Blackburn’s National Production Festival celebrates collaboration between art and industry – Huge

Every year, in Blackburn Township, Lancashire, a vibrant festival bursts with creativity to celebrate arts, crafts and industry. This year is the seventh edition of the National Production Festival, with the theme of “Manufacturing Art”. Acclaimed artists and designers work with industry leaders to create works using a wide range of materials, from Morag Myerscough and Crown Paints to a vibrant new mural to Liaqat Rasul’s partnership with textile manufacturer Herbert Parkinson to provide optical installations.
Local artists play a central role when pairing with Lancashire manufacturers. Lewis Jones’ design practices collaborated with Darwen Terracotta and Faience, which focused on traditional glazed pottery (Shinhua is a tin glass pottery) used for home products and restoration.
The material at hand creates a large-scale installation titled “The Earth of the Pouring” which uses the architectural approach of materials from the north of Blackburn Cathedral. The work invites visitors through wooden crates and arches of castings of various shapes and sizes, emphasizing the eternity and continuity of earthy building materials and patterns.
Morag Myerscough transforms a corner building into a vivid, geometric floral mural with complementary garden boxes and water tanks.
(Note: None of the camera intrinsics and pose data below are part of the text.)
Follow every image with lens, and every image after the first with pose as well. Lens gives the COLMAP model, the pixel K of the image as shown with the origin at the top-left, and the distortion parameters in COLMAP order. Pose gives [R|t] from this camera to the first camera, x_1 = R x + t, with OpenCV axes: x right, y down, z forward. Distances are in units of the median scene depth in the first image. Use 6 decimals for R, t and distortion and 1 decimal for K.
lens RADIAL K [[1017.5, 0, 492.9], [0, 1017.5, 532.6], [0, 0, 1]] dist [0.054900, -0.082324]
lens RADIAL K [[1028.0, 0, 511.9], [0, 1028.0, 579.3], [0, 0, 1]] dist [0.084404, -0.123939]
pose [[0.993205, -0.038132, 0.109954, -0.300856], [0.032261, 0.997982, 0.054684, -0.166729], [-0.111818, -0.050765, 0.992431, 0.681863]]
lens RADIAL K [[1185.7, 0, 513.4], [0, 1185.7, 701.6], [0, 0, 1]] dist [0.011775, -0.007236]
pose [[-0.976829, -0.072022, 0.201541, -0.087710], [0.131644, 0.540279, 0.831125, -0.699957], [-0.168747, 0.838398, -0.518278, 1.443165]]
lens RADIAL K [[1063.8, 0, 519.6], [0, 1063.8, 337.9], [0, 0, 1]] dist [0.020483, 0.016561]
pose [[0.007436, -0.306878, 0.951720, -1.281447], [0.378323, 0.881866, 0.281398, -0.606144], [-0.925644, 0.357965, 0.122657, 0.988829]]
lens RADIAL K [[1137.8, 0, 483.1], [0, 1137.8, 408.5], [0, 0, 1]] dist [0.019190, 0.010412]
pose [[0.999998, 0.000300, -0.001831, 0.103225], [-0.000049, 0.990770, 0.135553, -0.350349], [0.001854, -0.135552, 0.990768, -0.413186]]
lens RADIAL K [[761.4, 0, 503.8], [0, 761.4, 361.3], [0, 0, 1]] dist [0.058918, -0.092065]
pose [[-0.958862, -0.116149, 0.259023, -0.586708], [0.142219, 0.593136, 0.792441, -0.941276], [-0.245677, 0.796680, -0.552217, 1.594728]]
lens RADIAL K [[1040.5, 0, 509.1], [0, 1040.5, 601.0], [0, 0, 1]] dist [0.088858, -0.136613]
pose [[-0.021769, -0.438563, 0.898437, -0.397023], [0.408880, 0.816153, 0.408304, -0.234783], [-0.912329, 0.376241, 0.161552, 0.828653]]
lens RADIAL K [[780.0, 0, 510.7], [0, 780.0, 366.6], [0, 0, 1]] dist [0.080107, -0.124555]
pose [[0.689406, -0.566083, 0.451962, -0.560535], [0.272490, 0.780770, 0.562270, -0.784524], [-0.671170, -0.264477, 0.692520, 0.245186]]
Rasul’s work is a multifaceted textile combination hanging in the basement of Blackburn Cathedral, featuring friendly faces made of separate elements that when viewed from the front, merge into a complete look.
Titled “Umeed (Oh-Meed)امی育-Gobaith-Hope”, the work was made by scrap saved by Herbert Parkinson’s factory floor, except for the artist’s own archives. Rasul gently embroidered Urdu, Hindus and Welsh words with “hope” in various elements such as ropes and safety pins.
The national “Production Festival” program consists of more than 100 workshops, performances, artist speeches, markets, and programs at more than 20 Blackburn venues. The festival emphasizes the power of collaboration, interdisciplinary exploration and community, aims to enable people of all ages to integrate into curiosity and gain creativity.
The works of Rasul and Lewis will be unfolded by July 12, with the murals in Fort Myerscough aiming for a long-term display. Find more on the festival’s website.